Artwork created specifically for the exterior of Oakland’s Carnegie Museum of Art will greet visitors when the 57th Carnegie International opens Oct. 13.
Artists from New York City, the Bahamas, Nigeria and Kenya will create site-specific works for the 122-year-old exhibition, the oldest showcase of contemporary art in North America.
A large work by El Anatsui will span the museum’s facade, which measures 30 by 160 feet. The artwork will incorporate discarded metal caps from liquor bottles and colorful printing plates from Knepper Press in Clinton, Pa. El Anatsui, who works in Nigeria, aims to connect old and new, color and light, Africa and America in this work.

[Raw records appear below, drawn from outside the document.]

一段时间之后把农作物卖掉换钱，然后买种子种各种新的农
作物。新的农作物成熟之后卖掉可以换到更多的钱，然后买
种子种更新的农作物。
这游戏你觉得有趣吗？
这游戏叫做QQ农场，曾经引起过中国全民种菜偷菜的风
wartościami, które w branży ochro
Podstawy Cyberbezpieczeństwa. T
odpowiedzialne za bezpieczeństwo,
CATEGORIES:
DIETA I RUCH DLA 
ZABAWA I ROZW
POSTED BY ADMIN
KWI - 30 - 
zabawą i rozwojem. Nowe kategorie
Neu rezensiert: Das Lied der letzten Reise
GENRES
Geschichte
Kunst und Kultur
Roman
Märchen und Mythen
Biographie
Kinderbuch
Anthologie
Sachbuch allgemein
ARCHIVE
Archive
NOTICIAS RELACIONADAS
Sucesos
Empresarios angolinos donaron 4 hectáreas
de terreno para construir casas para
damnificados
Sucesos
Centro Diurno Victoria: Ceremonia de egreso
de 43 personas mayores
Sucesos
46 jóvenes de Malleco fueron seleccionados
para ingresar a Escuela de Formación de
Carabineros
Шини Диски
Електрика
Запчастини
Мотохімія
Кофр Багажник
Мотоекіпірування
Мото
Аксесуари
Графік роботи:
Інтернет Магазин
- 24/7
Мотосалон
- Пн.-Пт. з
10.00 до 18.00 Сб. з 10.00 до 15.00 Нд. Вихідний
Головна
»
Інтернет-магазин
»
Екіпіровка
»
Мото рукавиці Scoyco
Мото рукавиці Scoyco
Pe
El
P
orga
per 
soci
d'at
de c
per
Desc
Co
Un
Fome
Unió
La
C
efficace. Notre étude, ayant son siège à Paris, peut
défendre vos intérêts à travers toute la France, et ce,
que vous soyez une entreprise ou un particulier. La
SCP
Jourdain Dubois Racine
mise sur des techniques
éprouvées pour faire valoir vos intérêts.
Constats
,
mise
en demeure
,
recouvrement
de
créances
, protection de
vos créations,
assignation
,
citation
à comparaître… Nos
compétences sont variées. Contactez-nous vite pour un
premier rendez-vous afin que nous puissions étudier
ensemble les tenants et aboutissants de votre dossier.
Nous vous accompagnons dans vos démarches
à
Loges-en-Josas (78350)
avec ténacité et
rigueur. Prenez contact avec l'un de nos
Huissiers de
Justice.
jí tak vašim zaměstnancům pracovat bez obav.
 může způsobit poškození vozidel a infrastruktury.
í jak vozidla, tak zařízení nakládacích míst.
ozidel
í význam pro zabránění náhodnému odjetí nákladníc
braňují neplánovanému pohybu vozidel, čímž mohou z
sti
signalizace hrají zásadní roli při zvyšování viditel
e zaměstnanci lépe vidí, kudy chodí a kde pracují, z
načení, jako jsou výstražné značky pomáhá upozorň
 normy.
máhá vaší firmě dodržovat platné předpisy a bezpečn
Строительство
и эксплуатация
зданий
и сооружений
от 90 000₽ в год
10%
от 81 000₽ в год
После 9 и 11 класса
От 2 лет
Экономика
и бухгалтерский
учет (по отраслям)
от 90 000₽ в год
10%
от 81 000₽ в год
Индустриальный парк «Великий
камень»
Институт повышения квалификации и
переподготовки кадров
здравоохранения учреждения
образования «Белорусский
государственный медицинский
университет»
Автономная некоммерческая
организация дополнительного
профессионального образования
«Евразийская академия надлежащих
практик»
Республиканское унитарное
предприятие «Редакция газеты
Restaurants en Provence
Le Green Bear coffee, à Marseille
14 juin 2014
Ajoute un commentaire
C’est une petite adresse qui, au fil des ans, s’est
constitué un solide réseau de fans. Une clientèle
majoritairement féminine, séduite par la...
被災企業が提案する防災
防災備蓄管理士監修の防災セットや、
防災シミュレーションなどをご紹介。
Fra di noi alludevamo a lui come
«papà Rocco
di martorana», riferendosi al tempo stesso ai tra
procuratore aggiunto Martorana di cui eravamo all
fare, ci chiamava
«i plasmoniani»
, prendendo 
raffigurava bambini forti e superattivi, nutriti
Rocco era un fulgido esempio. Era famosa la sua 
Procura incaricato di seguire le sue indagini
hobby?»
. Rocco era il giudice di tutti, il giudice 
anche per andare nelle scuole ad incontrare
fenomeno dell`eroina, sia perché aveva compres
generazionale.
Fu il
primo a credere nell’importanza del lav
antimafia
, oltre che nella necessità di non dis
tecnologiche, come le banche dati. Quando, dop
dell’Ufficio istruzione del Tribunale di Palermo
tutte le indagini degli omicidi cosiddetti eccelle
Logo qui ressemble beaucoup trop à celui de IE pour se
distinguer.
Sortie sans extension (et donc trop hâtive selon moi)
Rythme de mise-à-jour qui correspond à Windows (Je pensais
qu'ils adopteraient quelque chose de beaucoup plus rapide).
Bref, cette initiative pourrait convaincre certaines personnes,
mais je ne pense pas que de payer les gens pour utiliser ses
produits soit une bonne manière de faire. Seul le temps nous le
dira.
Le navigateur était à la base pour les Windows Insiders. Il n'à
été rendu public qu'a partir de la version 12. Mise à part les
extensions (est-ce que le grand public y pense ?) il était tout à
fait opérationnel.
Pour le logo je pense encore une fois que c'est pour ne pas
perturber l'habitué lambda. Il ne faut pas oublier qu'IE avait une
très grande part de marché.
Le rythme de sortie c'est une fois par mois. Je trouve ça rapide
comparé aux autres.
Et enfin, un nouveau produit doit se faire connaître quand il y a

The piece will be fabricated by local sculptor Dee Briggs in her studio, a converted firehouse in Wilkinsburg. Ms. Briggs’ neighbors will help fabricate the artwork.
Tavares Strachan, a conceptual artist from the Bahamas, likes to discover people and objects that were left out of official records and the artistic canon.
Mimi Cherono Ng’ok is a photographer from Kenya whose travels have included visits to Abidjan, Accra, Berlin, Dakar, Johannesburg, Kampala, Kigali and Nairobi. She thinks of her photographs as a kind of emotional cartography and uses her camera to explore the space between memory and imagination. She will pair her well-known portrait of a white horse in a red halter on a beach with another image, print it on wallpaper and install it in the museum’s lobby.
Park McArthur, a New York City artist, will create a sound-based artwork. Ms. McArthur sent a sound engineer to record the ambient sounds in a quarry that was the source of stones used to build the museum’s Scaife galleries. The Larvikite rock from Norway is valued for its pearlescent luster. Visitors who arrive at the museum through its back entrance and outdoor sculpture courtyard will hear the soundscape.